***** Selected passage *****

The decision was made. All that remained was when to do it. "Whenever you feel ready," said my husband.
"I'll do it in February - shortest month of the year," I calculated. I was about to give up drinking for a month. And from where I was standing 28 days sounded a lot more doable than 30 or 31.
"I'm just not sure I'll be able to do a whole month," I mused as February loomed.
"You stopped for three-and-a-half years once," reassured my daughter.
I looked at her blankly. Three-and-a-half days without a drink, maybe, but never three Christmases, three birthdays and three wedding anniversaries.
"No darling, I think you must have me mistaken for that other mother, the one who goes to church on Sundays and irons your school uniform every morning at 6."
"Yes you did. Four pregnancies. Four times nine months equals three-and-a-half years," she said slowly, as if dealing with a small child unfamiliar with the concept of mathematics.
"Of course, I hadn't thought about that," I said gratefully. "And, actually, all of you were overdue so it was more like 10 months so that's nearly four years."
And with that I marched off, feeling confident about my impending 28 days of sobriety. So confident that I began early, on January 31.
I knew that to change any pattern of behaviour you need to identify the triggers which encourage you to pick up. By day two I had identified all 20 of them and realised, with horror, that the first trigger appeared at 10am. Not that I have ever had a drink at 10am, I just start thinking about what I would have to drink after work.
As the triggers piled on top of each other throughout the day, like drunk uni students squashing into a Mini, the Daddy trigger, as I came to call him, would appear at 5.30pm on the dot and start jumping up and down on the Mini causing all the other triggers to squeal with delight.
"What you need is a nice exotic drink to look forward to sampling at the end of every day," suggested my daughter. "Let's go to the Asian."

***** Entries provided *****

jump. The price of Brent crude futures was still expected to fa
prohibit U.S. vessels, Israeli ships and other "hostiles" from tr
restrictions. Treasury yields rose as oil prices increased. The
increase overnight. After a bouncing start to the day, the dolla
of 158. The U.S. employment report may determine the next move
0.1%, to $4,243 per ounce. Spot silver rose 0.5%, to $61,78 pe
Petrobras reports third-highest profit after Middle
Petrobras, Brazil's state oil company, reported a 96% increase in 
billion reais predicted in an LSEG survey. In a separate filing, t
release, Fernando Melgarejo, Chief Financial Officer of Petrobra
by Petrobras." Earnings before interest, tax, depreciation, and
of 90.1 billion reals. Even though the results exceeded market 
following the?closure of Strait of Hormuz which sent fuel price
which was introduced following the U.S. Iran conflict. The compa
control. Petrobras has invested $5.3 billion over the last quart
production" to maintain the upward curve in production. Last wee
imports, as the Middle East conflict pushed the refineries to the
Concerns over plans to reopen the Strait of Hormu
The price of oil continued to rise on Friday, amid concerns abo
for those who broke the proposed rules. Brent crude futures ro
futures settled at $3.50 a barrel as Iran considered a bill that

*****

| Activity 1 |
Answer these about the essay on giving up alcohol for February, one line each:
(a) On what date did the narrator actually begin not drinking?
(b) At what time of day does the first trigger appear?
(c) How many pregnancies does the daughter count in her calculation?
| Activity 2 |
Reproduce the stretch of the essay on giving up alcohol for February from "And with that" through "squeal with delight.".
| Activity 3 |
Write the next part of the essay on giving up alcohol for February, picking up after its final sentence.

| Exercise result 1 |
(a) January 31
(b) 10am
(c) Four

| Exercise result 2 |
And with that I marched off, feeling confident about my impending 28 days of sobriety. So confident that I began early, on January 31.
I knew that to change any pattern of behaviour you need to identify the triggers which encourage you to pick up. By day two I had identified all 20 of them and realised, with horror, that the first trigger appeared at 10am. Not that I have ever had a drink at 10am, I just start thinking about what I would have to drink after work.
As the triggers piled on top of each other throughout the day, like drunk uni students squashing into a Mini, the Daddy trigger, as I came to call him, would appear at 5.30pm on the dot and start jumping up and down on the Mini causing all the other triggers to squeal with delight.

| Exercise result 3 |
"The Asian" is not a wise old wizened-up man who survived Pol Pot and ekes out a living dispensing exotic drinks. It is the local Asian supermarket where there is a shelf as long as a football court laden with pink, green, purple and orange drinks full of things like coconut jelly, sago and lychees.
We filled a trolley with two of each. After three days I tried to look at the labels to see what I was ingesting and found myself lacking the language skills to complete the task.
Lurking in the back of my mind was a mini version of the melamine poisoning of baby's milk in China so I gave up on the exotic drinks, preferring instead to invent my own.
By day 12 I had settled into a routine of a fabulous pink cocktail of rose syrup, lemon and soda to keep the Daddy trigger happy because, as it turns out, he was quite happy with a hit of sugar instead of the alcohol.
What I hadn't prepared for was the other big Daddy trigger, my husband, who had joined me on my alcohol-free month. He planted himself in my office at the end of a stressful day and suggested that we both go "off plan" and have a night on the booze.
"No way," I said resolutely.
I put it out to my social networking friends on Facebook and Twitter who I had been spending more time with lately due to the lack of drinking. "You decide. At 5.30pm I'll add up your votes," I posted.
By 5.30pm all the women said "keep it up" and the men said "have a drink, you silly old trout". I was not at all surprised and determined to keep going.
At that moment my husband appeared in my office clutching two glass flutes and a bottle of chilled champagne. Our daughter looked at us with horror. "I'm so disillusioned," she said sullenly.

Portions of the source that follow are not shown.